DUDE! Nobody, not even a girl (ok exceptions allowed if the girl's name is J.Beiber) would buy a DSLR for being "easy to carry" or "looking good". Those types would go for high end point and shoots. Atleast, no girl I know who ever wanted a DSLR (wanting a DSLR normally indicates a budding interest in serious photography) put those parameters into the equation. Stop being sexist bro


----------



## marvelousprashant (Jun 12, 2012)

^ LOL

Still if she hates the Nikon, try this
[YOUTUBE]pwZ_RleZ9Bw[/YOUTUBE]


----------



## Niilesh (Jun 13, 2012)

marvelousprashant said:


> Still if she hates the Nikon, try this


She never hated nikon


----------



## marvelousprashant (Jun 13, 2012)

^ Hehe kidding bro


----------



## sujoyp (Jun 13, 2012)

congrats for the purchase

and i agree to those comments but still nikon produces a pink dslr


----------



## Niilesh (Jun 13, 2012)

Thanx 
BTW where can lean about basics of photography? Like how shutter speed, aperture, ISO affects the image? What is metering and exposure(how it brightens the image) ?


----------



## nac (Jun 13, 2012)

There are lot of sites where you can learn about basics just google it...

This one will be fun to learn
Enjoy! Digital SLR camera


----------



## sujoyp (Jun 13, 2012)

download The Digital Photography Book - Scott Kelby Volume 1-3 pdf  ....its the simplest book i have seen


----------

(Pose landmark coordinates)
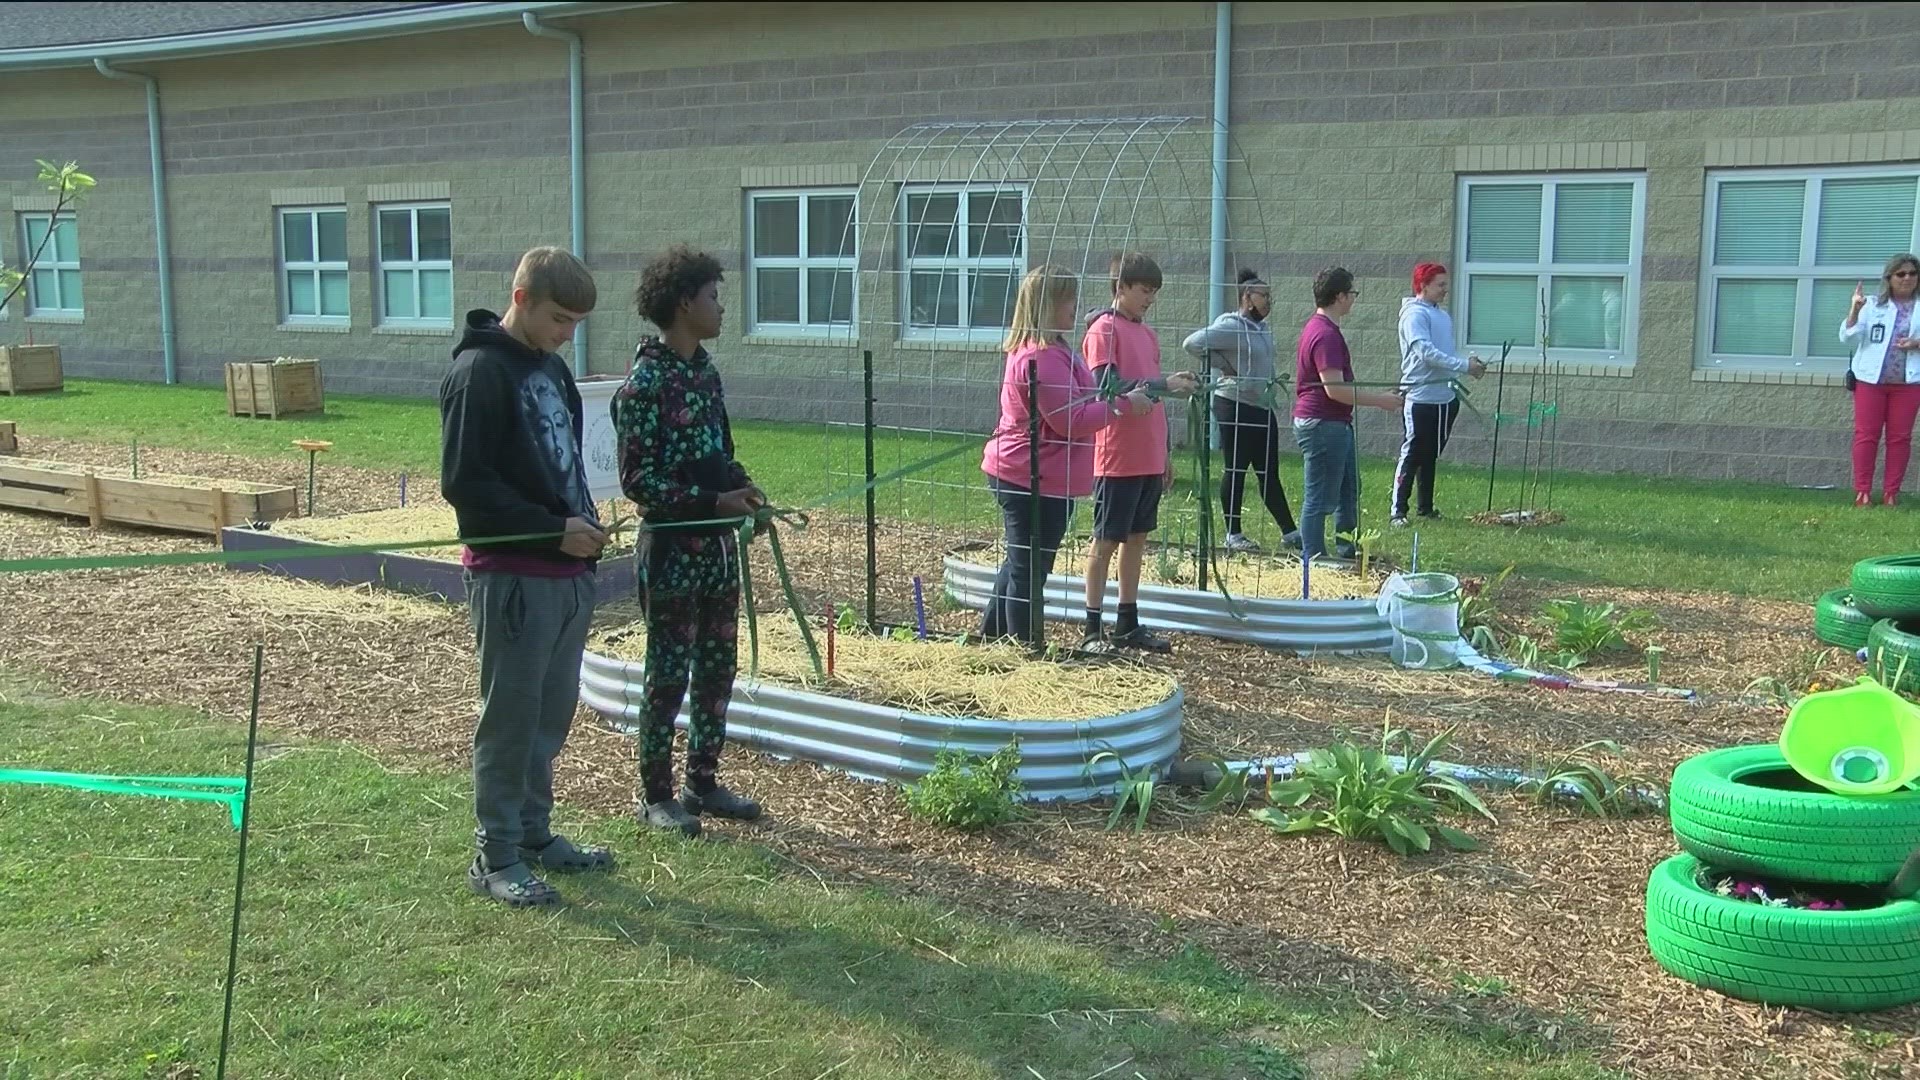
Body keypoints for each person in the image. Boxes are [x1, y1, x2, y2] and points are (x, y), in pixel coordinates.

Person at [440, 246, 610, 908]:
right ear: (521, 299)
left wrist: (582, 527)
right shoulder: (477, 373)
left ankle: (535, 836)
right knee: (509, 719)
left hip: (566, 573)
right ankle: (496, 854)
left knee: (549, 713)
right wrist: (550, 530)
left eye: (575, 323)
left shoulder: (554, 371)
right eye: (558, 318)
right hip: (512, 575)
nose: (566, 334)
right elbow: (465, 484)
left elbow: (561, 465)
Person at [614, 245, 765, 837]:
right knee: (668, 673)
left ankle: (702, 782)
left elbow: (717, 457)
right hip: (675, 553)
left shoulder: (705, 373)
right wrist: (710, 504)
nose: (721, 307)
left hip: (719, 552)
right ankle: (655, 794)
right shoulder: (643, 385)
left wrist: (745, 488)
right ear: (684, 303)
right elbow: (637, 481)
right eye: (713, 297)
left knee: (716, 668)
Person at [979, 265, 1154, 646]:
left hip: (1043, 476)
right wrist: (1122, 406)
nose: (1075, 306)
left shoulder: (1056, 349)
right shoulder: (1039, 358)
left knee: (1020, 561)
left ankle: (993, 637)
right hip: (1028, 476)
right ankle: (1025, 648)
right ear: (1045, 305)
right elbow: (1068, 421)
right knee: (1031, 568)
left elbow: (1081, 402)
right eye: (1066, 299)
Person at [1081, 252, 1198, 653]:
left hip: (1147, 453)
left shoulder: (1146, 334)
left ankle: (1127, 623)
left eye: (1154, 292)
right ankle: (1092, 629)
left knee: (1136, 540)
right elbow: (1106, 387)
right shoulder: (1102, 331)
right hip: (1117, 455)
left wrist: (1164, 452)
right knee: (1105, 541)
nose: (1150, 298)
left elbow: (1152, 393)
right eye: (1145, 290)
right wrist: (1163, 382)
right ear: (1122, 287)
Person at [1183, 268, 1300, 553]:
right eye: (1264, 296)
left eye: (1270, 296)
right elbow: (1193, 343)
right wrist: (1224, 365)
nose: (1269, 302)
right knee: (1236, 468)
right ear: (1247, 297)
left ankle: (1291, 532)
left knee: (1268, 472)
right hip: (1234, 404)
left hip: (1261, 405)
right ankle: (1233, 534)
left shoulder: (1262, 328)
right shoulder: (1231, 325)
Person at [1293, 267, 1403, 562]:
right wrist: (1380, 400)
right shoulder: (1324, 334)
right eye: (1352, 293)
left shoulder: (1325, 330)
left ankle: (1347, 548)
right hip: (1322, 423)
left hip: (1335, 423)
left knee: (1347, 489)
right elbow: (1335, 390)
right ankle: (1313, 557)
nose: (1354, 299)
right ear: (1339, 296)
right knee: (1320, 496)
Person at [1391, 262, 1486, 527]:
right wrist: (1465, 366)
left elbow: (1445, 353)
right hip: (1420, 397)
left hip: (1445, 398)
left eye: (1446, 284)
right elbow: (1426, 353)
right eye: (1440, 285)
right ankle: (1398, 510)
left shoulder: (1442, 316)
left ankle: (1426, 507)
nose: (1445, 290)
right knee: (1412, 453)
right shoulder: (1413, 316)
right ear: (1423, 285)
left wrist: (1467, 362)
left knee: (1430, 454)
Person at [1844, 253, 1920, 508]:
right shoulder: (1873, 304)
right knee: (1866, 436)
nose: (1907, 278)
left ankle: (1891, 493)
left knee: (1900, 438)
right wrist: (1855, 308)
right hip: (1870, 382)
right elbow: (1848, 336)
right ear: (1890, 278)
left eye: (1912, 273)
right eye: (1901, 274)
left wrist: (1916, 344)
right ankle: (1862, 491)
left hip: (1908, 384)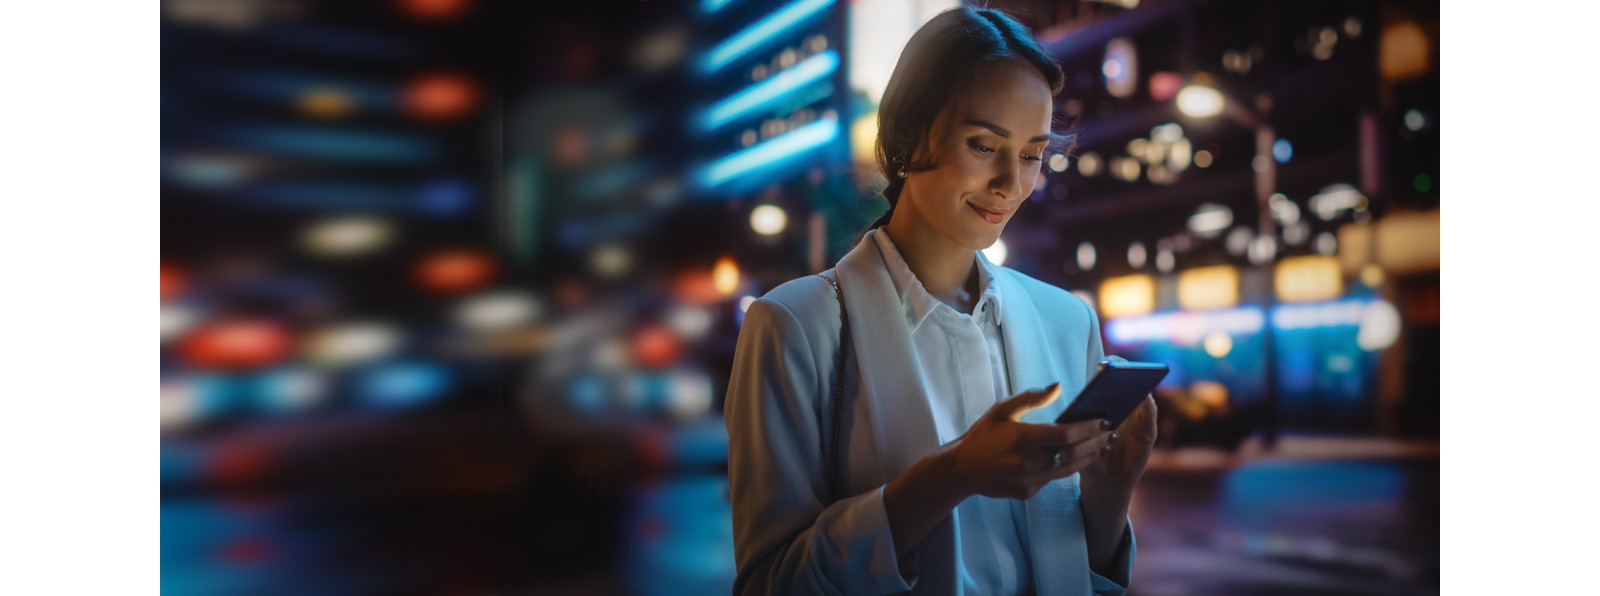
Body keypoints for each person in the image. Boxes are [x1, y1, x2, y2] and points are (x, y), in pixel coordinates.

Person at [724, 7, 1157, 595]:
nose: (1011, 183)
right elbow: (772, 583)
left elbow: (1081, 574)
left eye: (1032, 154)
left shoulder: (1067, 320)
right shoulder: (794, 325)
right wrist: (954, 472)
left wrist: (1109, 498)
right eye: (984, 145)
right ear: (908, 134)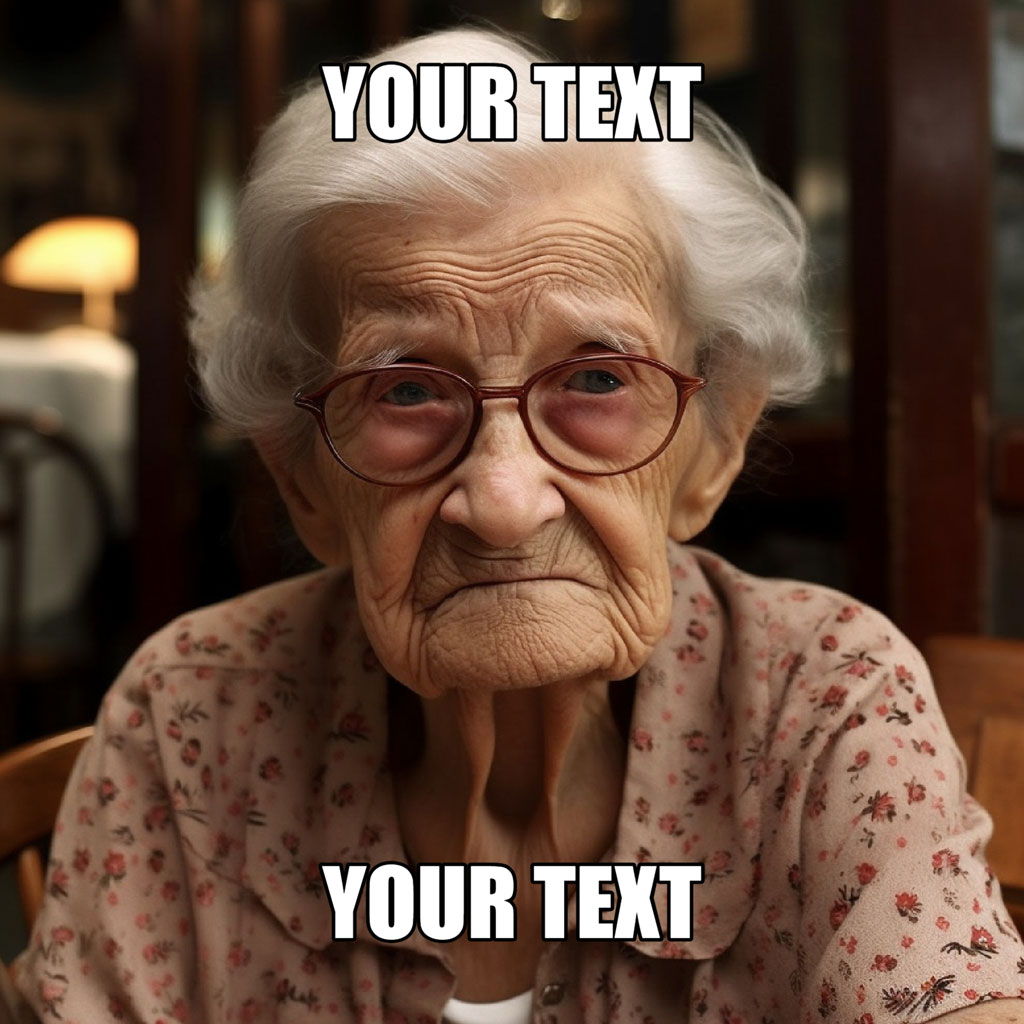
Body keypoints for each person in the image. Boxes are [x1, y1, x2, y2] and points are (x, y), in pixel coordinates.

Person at [10, 26, 1024, 1024]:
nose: (502, 503)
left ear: (716, 442)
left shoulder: (821, 697)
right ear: (303, 480)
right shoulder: (193, 713)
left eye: (597, 379)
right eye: (407, 390)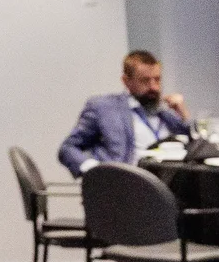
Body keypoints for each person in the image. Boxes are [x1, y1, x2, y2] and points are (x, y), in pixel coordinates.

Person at [58, 50, 192, 173]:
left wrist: (183, 114)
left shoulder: (164, 114)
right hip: (124, 186)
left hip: (168, 185)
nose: (153, 87)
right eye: (145, 80)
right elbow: (68, 148)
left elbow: (196, 145)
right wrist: (94, 170)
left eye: (157, 79)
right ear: (126, 81)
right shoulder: (104, 108)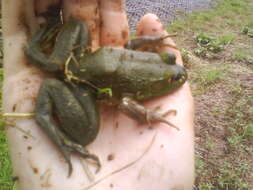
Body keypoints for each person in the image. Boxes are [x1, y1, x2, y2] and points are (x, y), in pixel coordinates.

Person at [2, 0, 194, 189]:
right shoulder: (142, 87)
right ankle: (46, 100)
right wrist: (147, 115)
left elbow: (128, 49)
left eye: (170, 70)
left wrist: (149, 42)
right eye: (168, 59)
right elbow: (125, 102)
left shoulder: (144, 78)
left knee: (78, 25)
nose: (171, 59)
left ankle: (46, 55)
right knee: (87, 134)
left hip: (85, 63)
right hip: (81, 82)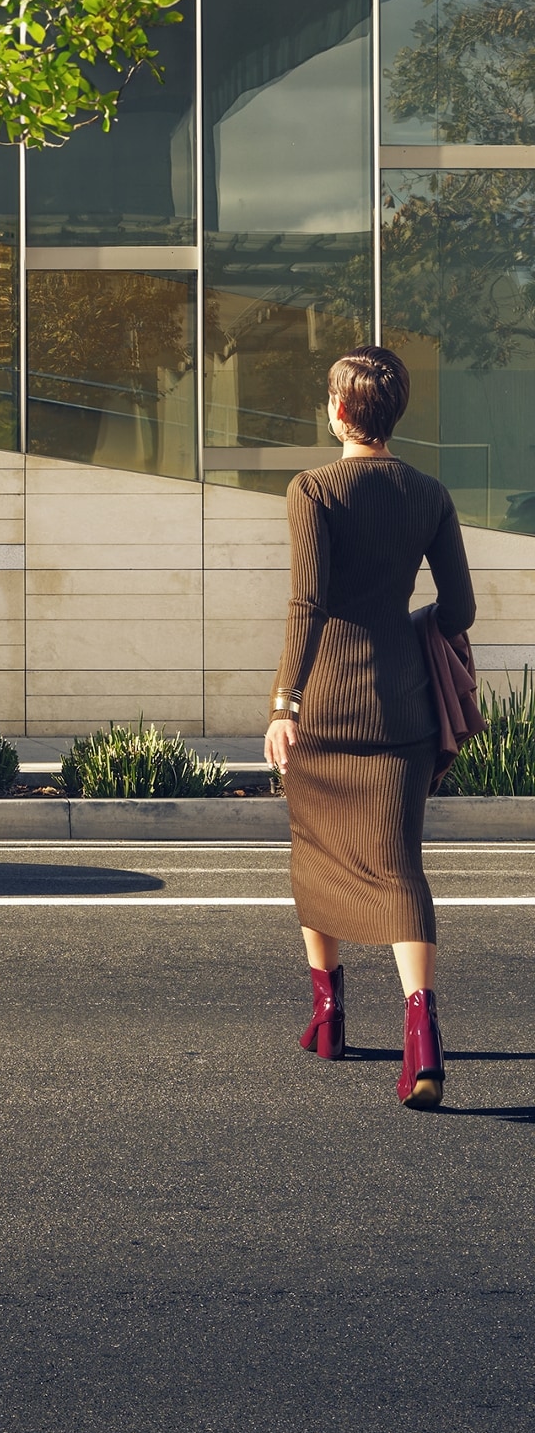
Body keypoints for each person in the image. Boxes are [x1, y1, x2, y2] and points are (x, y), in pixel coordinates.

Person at [263, 346, 476, 1109]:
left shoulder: (313, 489)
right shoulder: (430, 494)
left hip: (325, 706)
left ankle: (329, 1017)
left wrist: (284, 704)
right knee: (400, 867)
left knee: (315, 854)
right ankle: (423, 1040)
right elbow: (459, 610)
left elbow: (308, 604)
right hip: (402, 708)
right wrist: (408, 622)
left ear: (341, 410)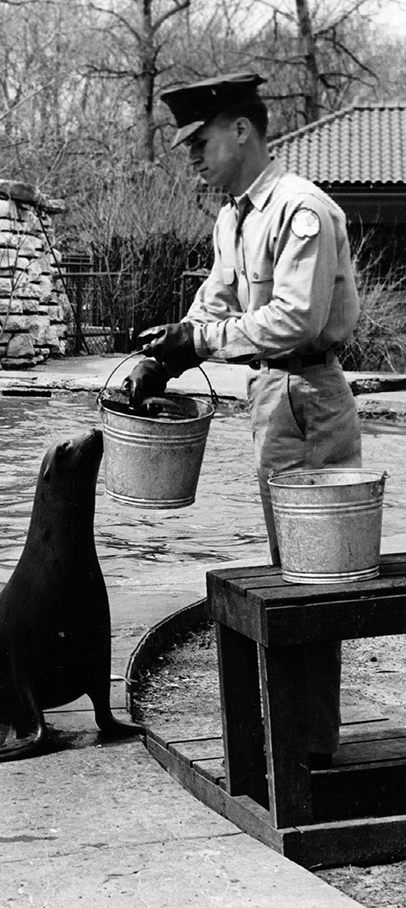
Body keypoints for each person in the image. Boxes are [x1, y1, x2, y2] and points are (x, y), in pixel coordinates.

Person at [124, 72, 362, 767]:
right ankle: (297, 740)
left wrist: (198, 343)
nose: (192, 157)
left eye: (200, 142)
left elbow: (295, 319)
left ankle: (311, 752)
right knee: (294, 574)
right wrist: (164, 357)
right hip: (273, 398)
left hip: (309, 396)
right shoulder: (237, 214)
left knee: (312, 581)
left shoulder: (300, 210)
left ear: (242, 130)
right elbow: (217, 299)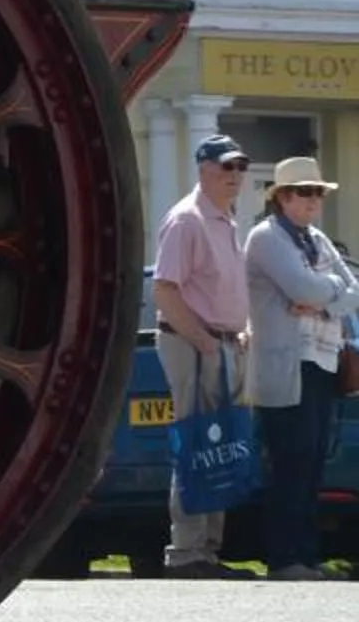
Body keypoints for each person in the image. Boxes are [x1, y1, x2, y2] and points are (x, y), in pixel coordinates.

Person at [240, 157, 359, 582]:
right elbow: (305, 287)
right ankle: (285, 556)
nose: (313, 201)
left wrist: (319, 296)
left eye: (318, 193)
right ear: (283, 197)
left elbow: (355, 292)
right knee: (289, 460)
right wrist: (327, 292)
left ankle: (307, 556)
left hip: (323, 361)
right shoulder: (266, 238)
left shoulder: (319, 241)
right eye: (304, 193)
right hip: (286, 365)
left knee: (311, 463)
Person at [151, 133, 257, 578]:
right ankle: (187, 551)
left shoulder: (224, 218)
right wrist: (204, 341)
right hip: (195, 343)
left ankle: (208, 550)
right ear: (203, 168)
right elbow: (164, 289)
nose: (234, 176)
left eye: (239, 168)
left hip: (224, 343)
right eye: (225, 167)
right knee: (199, 443)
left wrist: (241, 330)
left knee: (224, 446)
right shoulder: (187, 220)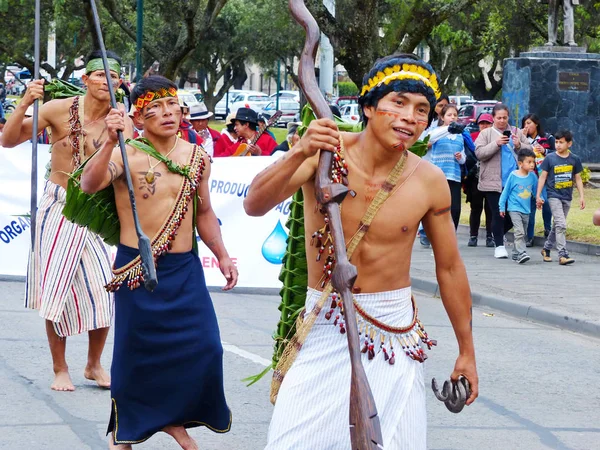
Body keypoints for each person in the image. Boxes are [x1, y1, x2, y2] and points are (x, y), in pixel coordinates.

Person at [244, 53, 478, 449]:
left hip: (394, 331)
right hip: (326, 320)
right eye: (398, 103)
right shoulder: (323, 156)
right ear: (368, 107)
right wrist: (300, 152)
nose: (410, 117)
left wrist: (467, 351)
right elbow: (254, 203)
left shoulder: (430, 181)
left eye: (422, 110)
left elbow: (451, 269)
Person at [80, 75, 238, 449]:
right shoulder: (125, 153)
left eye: (172, 106)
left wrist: (223, 254)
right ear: (138, 115)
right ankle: (126, 433)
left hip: (184, 271)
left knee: (206, 348)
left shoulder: (196, 156)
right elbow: (89, 184)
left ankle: (173, 420)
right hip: (138, 269)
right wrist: (107, 140)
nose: (167, 114)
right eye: (155, 109)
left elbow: (205, 213)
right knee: (136, 358)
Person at [0, 50, 131, 392]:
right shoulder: (58, 109)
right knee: (56, 285)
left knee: (105, 289)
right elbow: (8, 139)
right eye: (98, 74)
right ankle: (60, 368)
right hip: (58, 205)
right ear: (86, 79)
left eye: (112, 75)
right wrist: (26, 101)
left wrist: (121, 137)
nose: (105, 80)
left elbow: (129, 169)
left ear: (120, 82)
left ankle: (93, 364)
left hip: (98, 212)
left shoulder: (122, 121)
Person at [475, 104, 533, 259]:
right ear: (493, 118)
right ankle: (499, 245)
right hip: (493, 182)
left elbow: (530, 151)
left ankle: (497, 234)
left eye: (504, 117)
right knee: (497, 213)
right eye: (498, 117)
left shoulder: (516, 132)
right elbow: (479, 153)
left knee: (514, 215)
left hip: (515, 181)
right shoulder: (486, 133)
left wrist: (519, 145)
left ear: (509, 117)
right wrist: (496, 144)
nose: (501, 121)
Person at [537, 129, 585, 265]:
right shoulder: (550, 158)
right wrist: (538, 195)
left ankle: (546, 249)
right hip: (553, 195)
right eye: (556, 142)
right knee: (561, 224)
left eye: (561, 142)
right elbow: (543, 177)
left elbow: (578, 179)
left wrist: (582, 196)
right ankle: (562, 254)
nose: (557, 145)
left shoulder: (574, 159)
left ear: (569, 144)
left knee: (557, 225)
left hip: (567, 196)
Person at [423, 104, 466, 229]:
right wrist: (449, 129)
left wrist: (460, 157)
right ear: (442, 117)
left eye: (455, 115)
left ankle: (452, 234)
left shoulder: (459, 136)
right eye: (449, 115)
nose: (452, 117)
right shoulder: (437, 131)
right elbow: (430, 139)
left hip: (454, 177)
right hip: (438, 176)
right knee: (438, 207)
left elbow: (463, 159)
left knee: (455, 208)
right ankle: (431, 232)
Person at [498, 149, 538, 264]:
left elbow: (535, 192)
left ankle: (515, 253)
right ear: (520, 164)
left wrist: (539, 200)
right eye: (529, 162)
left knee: (523, 232)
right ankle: (522, 253)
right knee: (519, 231)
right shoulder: (513, 176)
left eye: (533, 162)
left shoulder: (533, 177)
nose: (532, 165)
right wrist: (501, 207)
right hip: (514, 208)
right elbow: (505, 192)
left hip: (526, 209)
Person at [521, 113, 554, 246]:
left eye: (529, 123)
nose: (526, 126)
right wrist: (522, 138)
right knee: (530, 207)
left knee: (545, 202)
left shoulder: (547, 138)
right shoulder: (523, 139)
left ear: (536, 124)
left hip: (544, 176)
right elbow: (517, 153)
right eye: (524, 123)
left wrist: (545, 152)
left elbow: (558, 152)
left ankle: (548, 229)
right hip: (528, 177)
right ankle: (529, 236)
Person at [465, 114, 494, 247]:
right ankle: (473, 236)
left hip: (491, 178)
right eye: (481, 123)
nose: (484, 126)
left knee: (490, 208)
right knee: (475, 208)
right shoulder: (472, 136)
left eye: (487, 123)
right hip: (475, 178)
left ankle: (490, 236)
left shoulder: (496, 137)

= WHAT YOU HAVE TO DO =
Transcribe the passage of the camera forum thread between "and i agree" and "the image) ?", inclusive.

= TASK OUTPUT =
and i agree to those comments but still nikon produces a pink dslr


----------



## Niilesh (Jun 13, 2012)

Thanx 
BTW where can lean about basics of photography? Like how shutter speed, aperture, ISO affects the image? What is metering and exposure(how it brightens the image) ?